* _TASK INSTRUCTIONS_
Wherever the string "lines" shows up in the data below, copy the whole line.

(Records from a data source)
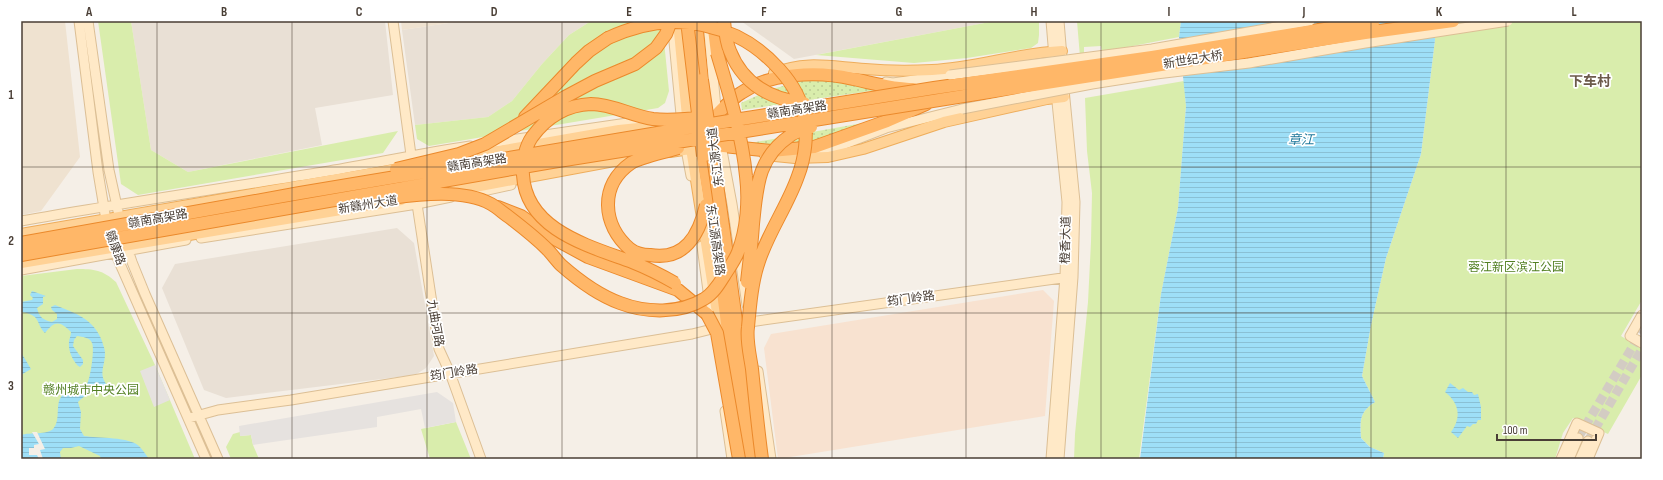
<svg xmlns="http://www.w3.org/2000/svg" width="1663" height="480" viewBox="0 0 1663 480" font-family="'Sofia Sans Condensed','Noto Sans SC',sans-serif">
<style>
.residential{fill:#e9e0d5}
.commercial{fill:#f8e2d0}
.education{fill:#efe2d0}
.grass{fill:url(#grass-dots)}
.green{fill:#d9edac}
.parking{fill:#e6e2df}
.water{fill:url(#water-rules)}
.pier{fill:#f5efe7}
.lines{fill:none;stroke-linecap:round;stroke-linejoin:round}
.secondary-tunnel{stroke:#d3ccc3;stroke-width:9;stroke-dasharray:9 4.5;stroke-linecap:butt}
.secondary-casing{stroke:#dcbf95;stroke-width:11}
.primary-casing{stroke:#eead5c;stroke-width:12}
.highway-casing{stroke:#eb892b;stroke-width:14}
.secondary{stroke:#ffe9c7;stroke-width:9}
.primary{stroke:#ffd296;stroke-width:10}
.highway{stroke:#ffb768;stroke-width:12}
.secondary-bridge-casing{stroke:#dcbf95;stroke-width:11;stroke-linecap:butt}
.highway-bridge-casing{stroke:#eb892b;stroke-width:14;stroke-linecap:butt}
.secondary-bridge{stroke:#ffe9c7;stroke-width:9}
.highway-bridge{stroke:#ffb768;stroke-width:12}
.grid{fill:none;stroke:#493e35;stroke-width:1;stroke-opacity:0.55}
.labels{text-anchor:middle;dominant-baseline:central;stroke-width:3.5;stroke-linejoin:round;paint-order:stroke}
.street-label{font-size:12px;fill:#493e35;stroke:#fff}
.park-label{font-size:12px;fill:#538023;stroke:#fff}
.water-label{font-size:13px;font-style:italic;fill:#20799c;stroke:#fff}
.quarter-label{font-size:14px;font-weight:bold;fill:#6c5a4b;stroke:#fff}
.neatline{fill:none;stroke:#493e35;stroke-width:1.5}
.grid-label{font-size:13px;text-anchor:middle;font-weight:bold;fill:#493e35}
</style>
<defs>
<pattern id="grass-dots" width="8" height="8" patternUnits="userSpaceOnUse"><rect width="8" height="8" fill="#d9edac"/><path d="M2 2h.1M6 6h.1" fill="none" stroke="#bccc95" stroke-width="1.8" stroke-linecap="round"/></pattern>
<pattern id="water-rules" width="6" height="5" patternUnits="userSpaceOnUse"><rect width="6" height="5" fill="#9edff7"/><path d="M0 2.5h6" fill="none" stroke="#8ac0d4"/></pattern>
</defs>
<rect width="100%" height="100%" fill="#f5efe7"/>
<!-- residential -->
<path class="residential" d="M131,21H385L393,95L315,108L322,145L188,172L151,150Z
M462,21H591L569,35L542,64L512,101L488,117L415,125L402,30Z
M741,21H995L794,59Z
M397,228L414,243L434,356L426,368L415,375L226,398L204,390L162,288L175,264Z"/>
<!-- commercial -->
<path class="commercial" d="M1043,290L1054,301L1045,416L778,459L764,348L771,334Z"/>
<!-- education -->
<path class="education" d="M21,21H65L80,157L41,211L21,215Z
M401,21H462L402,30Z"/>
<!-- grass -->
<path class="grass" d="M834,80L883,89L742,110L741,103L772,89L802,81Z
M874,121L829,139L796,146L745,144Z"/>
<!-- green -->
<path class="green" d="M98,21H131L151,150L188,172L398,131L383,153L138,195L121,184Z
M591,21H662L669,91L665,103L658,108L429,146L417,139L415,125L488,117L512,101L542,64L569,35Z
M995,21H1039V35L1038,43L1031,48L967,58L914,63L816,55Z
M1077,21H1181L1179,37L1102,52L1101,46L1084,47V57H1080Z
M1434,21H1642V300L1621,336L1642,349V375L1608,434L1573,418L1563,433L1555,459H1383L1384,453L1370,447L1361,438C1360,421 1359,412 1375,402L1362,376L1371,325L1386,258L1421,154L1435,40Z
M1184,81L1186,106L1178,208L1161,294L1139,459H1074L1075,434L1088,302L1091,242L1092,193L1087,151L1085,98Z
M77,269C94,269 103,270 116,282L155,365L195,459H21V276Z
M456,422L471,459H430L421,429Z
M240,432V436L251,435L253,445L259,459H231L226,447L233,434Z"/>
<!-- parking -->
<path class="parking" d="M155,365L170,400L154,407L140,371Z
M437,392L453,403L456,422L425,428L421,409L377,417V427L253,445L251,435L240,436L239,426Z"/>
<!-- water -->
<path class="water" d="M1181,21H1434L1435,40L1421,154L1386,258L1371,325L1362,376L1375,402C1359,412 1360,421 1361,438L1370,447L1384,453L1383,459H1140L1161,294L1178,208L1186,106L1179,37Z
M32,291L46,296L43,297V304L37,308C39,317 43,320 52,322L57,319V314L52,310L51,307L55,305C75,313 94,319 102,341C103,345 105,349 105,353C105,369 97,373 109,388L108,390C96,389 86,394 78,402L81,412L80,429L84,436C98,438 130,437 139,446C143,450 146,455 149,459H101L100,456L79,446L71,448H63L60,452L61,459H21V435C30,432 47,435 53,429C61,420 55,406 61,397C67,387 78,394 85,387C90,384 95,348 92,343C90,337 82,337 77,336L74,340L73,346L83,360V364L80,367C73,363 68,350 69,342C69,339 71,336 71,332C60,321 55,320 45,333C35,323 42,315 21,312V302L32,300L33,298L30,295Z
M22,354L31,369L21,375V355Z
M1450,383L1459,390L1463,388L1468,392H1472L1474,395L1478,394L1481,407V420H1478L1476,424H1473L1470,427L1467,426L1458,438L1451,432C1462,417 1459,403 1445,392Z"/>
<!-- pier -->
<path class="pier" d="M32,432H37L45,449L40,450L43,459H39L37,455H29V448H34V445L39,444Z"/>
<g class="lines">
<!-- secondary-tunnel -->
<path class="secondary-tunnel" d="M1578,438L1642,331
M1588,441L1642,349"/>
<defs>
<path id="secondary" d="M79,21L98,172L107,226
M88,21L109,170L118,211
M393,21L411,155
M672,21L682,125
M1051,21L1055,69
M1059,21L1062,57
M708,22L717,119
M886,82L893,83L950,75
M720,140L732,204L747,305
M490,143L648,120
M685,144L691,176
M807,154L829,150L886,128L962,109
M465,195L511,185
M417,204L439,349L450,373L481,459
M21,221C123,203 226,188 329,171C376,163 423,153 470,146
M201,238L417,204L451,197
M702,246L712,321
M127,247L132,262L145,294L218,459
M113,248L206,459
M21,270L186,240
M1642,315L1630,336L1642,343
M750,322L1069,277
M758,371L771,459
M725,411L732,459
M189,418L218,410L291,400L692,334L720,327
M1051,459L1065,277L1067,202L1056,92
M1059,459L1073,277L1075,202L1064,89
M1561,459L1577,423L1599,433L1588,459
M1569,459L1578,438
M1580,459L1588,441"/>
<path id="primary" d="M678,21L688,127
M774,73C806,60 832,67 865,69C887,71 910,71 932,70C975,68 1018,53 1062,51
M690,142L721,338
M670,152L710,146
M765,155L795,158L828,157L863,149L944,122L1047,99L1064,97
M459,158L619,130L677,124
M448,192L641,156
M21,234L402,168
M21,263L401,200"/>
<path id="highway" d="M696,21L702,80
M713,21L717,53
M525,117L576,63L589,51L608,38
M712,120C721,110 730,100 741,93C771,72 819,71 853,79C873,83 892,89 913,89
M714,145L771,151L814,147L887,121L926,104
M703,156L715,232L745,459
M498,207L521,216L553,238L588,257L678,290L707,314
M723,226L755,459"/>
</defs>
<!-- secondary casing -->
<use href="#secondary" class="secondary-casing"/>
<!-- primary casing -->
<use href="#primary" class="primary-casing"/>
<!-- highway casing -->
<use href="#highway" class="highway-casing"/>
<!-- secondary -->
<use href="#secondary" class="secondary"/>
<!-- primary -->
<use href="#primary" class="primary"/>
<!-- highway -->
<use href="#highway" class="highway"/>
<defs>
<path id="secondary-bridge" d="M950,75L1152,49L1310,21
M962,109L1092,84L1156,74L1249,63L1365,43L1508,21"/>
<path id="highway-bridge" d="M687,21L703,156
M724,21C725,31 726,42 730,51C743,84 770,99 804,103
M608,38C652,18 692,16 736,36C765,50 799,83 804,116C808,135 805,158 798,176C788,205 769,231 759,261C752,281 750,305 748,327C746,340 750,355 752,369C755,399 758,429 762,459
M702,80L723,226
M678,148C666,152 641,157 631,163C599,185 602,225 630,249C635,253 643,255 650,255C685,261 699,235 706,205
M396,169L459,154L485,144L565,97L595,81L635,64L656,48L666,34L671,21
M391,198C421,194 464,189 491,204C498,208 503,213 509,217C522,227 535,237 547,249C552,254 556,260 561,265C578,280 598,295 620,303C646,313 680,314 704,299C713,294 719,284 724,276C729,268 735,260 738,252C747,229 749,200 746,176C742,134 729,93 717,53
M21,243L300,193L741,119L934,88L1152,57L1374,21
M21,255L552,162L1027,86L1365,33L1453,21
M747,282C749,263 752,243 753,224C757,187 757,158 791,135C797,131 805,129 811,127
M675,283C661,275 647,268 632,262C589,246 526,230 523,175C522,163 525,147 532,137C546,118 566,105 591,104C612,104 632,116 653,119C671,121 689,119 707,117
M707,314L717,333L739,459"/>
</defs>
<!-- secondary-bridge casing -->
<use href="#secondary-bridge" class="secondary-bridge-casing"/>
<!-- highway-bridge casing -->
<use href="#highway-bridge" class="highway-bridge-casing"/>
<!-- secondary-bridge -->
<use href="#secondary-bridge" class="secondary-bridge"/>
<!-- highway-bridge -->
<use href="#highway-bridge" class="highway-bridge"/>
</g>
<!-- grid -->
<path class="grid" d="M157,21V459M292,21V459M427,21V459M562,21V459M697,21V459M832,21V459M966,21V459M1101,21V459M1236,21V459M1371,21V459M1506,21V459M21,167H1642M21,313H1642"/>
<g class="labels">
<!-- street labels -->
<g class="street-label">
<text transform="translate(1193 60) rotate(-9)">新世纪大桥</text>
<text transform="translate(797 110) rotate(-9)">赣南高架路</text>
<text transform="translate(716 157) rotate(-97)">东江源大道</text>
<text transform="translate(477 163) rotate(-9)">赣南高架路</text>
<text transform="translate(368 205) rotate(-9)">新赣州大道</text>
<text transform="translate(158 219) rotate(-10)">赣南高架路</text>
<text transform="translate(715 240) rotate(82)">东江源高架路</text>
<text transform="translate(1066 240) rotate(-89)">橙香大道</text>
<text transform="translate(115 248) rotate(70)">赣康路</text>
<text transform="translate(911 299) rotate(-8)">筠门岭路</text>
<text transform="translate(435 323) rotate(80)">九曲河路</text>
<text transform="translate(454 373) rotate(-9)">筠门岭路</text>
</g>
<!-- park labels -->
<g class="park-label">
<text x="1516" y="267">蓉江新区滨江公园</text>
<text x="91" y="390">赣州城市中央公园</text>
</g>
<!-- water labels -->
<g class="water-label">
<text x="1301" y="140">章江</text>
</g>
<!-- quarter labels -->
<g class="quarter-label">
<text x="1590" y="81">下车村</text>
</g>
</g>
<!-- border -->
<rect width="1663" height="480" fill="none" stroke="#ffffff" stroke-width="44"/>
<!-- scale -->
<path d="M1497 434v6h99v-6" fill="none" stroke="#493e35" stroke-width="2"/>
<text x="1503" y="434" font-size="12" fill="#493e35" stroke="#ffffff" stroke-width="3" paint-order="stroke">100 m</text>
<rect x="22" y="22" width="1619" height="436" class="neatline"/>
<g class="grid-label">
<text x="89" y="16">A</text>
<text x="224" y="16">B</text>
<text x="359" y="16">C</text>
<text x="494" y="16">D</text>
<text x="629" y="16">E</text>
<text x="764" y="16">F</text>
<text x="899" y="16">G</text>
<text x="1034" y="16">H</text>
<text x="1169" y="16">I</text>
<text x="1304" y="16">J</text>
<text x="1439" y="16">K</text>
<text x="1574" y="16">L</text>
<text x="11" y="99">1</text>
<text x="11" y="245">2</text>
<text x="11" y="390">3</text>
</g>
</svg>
--
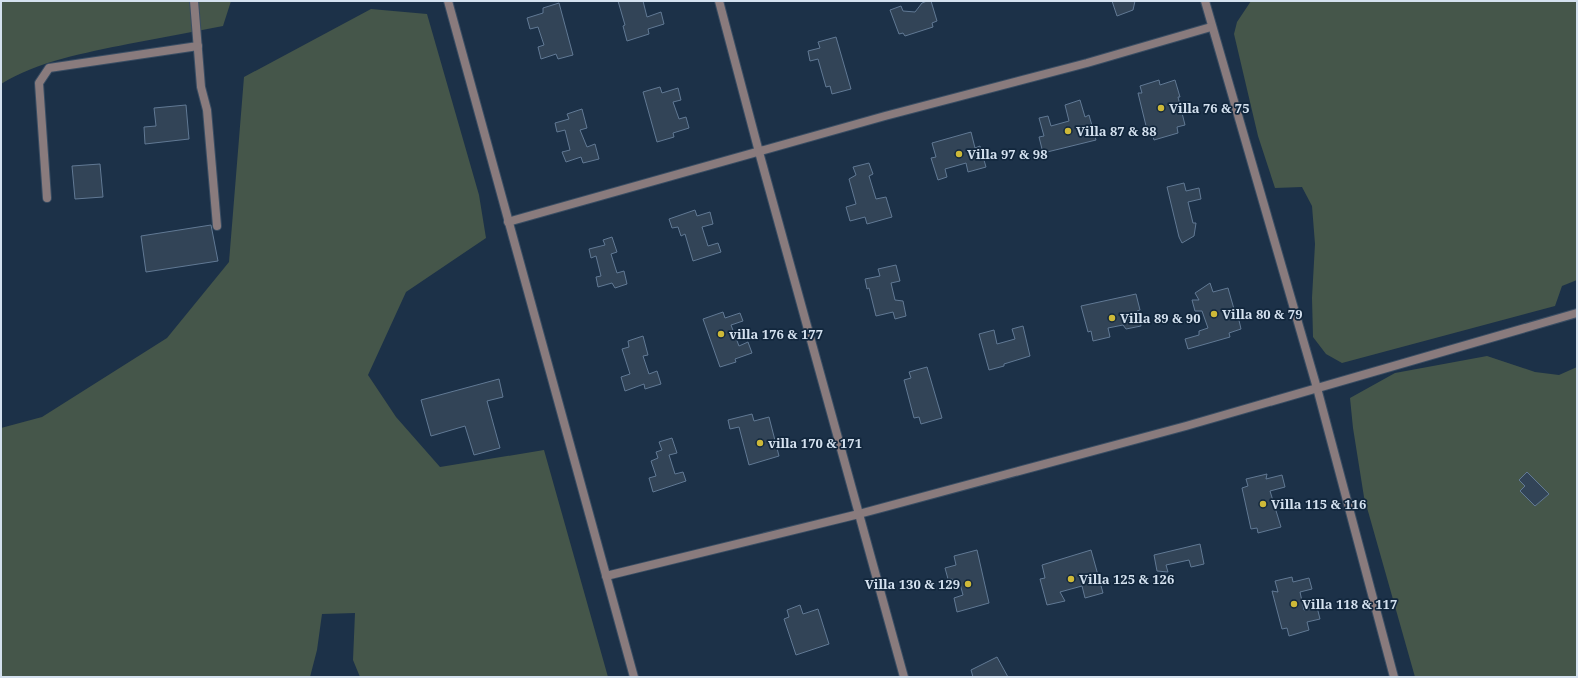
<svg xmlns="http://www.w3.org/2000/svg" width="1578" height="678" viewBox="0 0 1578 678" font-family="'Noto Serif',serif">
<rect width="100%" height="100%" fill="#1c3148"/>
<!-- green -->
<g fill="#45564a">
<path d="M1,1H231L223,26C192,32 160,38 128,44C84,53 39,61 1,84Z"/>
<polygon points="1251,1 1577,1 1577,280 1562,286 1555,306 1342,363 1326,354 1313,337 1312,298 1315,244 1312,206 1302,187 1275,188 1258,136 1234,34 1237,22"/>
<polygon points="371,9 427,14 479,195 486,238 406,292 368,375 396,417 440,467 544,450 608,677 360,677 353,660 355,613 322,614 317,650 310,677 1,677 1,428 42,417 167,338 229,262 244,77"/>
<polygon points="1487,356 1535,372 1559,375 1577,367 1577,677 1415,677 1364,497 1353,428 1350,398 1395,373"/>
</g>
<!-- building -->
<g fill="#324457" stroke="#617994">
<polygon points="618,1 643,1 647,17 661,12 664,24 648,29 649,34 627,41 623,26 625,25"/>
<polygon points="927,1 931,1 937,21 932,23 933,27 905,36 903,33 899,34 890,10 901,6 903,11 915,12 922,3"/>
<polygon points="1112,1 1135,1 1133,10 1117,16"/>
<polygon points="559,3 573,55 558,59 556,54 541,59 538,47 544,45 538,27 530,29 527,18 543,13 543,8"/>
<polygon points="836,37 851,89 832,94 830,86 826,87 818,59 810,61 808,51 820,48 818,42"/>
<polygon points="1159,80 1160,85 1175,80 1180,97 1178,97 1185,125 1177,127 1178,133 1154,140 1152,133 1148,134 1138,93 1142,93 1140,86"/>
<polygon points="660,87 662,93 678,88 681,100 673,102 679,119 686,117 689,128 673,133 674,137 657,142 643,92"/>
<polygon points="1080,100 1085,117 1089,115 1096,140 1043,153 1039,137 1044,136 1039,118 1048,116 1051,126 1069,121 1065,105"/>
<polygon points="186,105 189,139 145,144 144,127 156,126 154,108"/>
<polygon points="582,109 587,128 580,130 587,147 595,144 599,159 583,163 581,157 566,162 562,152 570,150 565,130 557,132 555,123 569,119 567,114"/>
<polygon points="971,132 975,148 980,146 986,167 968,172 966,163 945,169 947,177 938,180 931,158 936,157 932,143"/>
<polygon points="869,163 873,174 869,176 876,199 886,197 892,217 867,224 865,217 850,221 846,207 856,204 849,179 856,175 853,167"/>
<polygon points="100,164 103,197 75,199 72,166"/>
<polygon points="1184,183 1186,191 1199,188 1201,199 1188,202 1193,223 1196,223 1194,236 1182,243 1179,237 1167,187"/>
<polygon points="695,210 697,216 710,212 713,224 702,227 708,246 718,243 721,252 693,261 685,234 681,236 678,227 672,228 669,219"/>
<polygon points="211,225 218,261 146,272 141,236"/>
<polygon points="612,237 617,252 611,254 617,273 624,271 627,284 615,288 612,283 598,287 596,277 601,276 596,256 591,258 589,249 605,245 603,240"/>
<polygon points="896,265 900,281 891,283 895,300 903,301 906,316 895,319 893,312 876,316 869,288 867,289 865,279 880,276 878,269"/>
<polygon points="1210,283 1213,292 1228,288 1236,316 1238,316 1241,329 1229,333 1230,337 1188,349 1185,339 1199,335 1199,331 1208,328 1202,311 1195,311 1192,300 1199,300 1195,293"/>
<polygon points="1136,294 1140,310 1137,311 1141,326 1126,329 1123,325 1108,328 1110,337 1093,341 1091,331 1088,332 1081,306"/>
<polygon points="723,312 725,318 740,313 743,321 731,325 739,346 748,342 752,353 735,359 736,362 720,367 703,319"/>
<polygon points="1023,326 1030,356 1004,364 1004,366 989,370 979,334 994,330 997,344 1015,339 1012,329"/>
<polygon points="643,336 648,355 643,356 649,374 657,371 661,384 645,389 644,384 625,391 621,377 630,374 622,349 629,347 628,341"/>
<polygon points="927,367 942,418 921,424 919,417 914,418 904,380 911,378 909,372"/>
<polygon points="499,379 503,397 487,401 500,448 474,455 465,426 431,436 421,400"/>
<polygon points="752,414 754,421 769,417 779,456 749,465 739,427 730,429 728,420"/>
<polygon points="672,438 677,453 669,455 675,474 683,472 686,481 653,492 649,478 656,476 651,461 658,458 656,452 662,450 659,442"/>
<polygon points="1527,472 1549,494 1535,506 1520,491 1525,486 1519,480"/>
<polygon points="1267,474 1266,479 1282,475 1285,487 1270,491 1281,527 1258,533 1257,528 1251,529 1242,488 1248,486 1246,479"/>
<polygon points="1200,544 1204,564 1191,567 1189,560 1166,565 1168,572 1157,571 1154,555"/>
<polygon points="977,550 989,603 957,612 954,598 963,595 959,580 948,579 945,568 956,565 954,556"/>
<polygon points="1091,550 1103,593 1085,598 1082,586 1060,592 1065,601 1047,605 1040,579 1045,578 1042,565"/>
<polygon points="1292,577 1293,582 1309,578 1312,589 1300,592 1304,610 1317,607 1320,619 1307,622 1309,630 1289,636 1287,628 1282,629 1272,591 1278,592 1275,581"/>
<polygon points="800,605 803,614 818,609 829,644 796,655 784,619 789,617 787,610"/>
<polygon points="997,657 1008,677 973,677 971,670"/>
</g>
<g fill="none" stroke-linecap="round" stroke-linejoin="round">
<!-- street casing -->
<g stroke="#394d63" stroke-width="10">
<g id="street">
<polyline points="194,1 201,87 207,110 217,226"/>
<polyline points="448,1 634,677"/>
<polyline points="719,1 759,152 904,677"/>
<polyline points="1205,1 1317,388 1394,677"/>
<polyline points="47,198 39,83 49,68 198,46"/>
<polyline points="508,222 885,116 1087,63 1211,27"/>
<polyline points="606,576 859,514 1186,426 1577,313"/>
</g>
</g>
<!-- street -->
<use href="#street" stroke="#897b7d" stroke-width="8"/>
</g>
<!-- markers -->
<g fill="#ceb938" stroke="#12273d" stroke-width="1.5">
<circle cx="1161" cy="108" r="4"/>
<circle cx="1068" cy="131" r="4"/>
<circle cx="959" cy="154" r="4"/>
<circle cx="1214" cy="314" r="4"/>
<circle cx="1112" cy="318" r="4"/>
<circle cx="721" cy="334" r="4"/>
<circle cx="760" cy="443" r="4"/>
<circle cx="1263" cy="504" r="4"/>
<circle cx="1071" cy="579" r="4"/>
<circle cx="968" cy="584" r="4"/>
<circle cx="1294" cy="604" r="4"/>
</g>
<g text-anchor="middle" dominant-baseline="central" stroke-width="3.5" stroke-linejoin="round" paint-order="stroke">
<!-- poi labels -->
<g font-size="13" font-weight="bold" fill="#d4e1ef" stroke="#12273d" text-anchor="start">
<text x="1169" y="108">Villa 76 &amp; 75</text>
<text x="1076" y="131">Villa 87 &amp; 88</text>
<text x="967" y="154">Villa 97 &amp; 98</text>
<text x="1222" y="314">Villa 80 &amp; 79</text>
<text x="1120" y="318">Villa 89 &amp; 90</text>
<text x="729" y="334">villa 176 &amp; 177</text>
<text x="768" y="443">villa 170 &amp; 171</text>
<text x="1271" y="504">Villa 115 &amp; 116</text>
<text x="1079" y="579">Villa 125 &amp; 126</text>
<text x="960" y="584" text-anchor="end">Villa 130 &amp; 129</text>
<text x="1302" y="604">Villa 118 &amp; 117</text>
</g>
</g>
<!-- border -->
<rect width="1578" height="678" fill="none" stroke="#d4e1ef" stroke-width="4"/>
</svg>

* _YOUR SOLUTION_
.lines{fill:none;stroke-linecap:round;stroke-linejoin:round}
<g class="lines">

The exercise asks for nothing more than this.